▶ **Work to complete**
Copy every line of the data below without any alteration.

▶ **Input records**
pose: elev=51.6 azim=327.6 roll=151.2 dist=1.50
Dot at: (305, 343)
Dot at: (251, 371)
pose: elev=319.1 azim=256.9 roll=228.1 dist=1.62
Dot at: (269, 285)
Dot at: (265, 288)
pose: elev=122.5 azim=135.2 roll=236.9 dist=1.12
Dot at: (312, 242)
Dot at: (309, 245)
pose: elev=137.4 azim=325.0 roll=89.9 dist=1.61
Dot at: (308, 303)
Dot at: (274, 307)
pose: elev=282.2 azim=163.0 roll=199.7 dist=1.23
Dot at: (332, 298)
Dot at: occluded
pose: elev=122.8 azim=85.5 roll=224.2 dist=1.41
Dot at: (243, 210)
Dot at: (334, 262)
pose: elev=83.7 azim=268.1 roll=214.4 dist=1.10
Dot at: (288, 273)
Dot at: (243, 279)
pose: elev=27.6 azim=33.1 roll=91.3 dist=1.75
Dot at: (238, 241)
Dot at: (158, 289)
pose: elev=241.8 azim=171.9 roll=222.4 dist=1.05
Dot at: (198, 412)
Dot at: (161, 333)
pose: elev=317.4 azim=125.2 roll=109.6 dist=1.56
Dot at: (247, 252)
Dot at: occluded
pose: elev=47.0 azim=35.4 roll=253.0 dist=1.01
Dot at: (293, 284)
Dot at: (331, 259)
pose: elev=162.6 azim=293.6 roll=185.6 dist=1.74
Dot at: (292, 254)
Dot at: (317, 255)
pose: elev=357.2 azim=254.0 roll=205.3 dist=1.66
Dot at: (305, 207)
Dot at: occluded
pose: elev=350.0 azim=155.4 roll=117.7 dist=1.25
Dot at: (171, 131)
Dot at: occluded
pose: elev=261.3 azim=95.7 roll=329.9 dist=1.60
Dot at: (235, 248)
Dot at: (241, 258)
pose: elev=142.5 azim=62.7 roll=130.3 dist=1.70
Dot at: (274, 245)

▶ **Answer**
pose: elev=51.6 azim=327.6 roll=151.2 dist=1.50
Dot at: (305, 343)
Dot at: (251, 371)
pose: elev=319.1 azim=256.9 roll=228.1 dist=1.62
Dot at: (269, 285)
Dot at: (265, 288)
pose: elev=122.5 azim=135.2 roll=236.9 dist=1.12
Dot at: (312, 242)
Dot at: (309, 245)
pose: elev=137.4 azim=325.0 roll=89.9 dist=1.61
Dot at: (308, 303)
Dot at: (274, 307)
pose: elev=282.2 azim=163.0 roll=199.7 dist=1.23
Dot at: (332, 298)
Dot at: occluded
pose: elev=122.8 azim=85.5 roll=224.2 dist=1.41
Dot at: (243, 210)
Dot at: (334, 262)
pose: elev=83.7 azim=268.1 roll=214.4 dist=1.10
Dot at: (288, 273)
Dot at: (243, 279)
pose: elev=27.6 azim=33.1 roll=91.3 dist=1.75
Dot at: (238, 241)
Dot at: (158, 289)
pose: elev=241.8 azim=171.9 roll=222.4 dist=1.05
Dot at: (198, 412)
Dot at: (161, 333)
pose: elev=317.4 azim=125.2 roll=109.6 dist=1.56
Dot at: (247, 252)
Dot at: occluded
pose: elev=47.0 azim=35.4 roll=253.0 dist=1.01
Dot at: (293, 284)
Dot at: (331, 259)
pose: elev=162.6 azim=293.6 roll=185.6 dist=1.74
Dot at: (292, 254)
Dot at: (317, 255)
pose: elev=357.2 azim=254.0 roll=205.3 dist=1.66
Dot at: (305, 207)
Dot at: occluded
pose: elev=350.0 azim=155.4 roll=117.7 dist=1.25
Dot at: (171, 131)
Dot at: occluded
pose: elev=261.3 azim=95.7 roll=329.9 dist=1.60
Dot at: (235, 248)
Dot at: (241, 258)
pose: elev=142.5 azim=62.7 roll=130.3 dist=1.70
Dot at: (274, 245)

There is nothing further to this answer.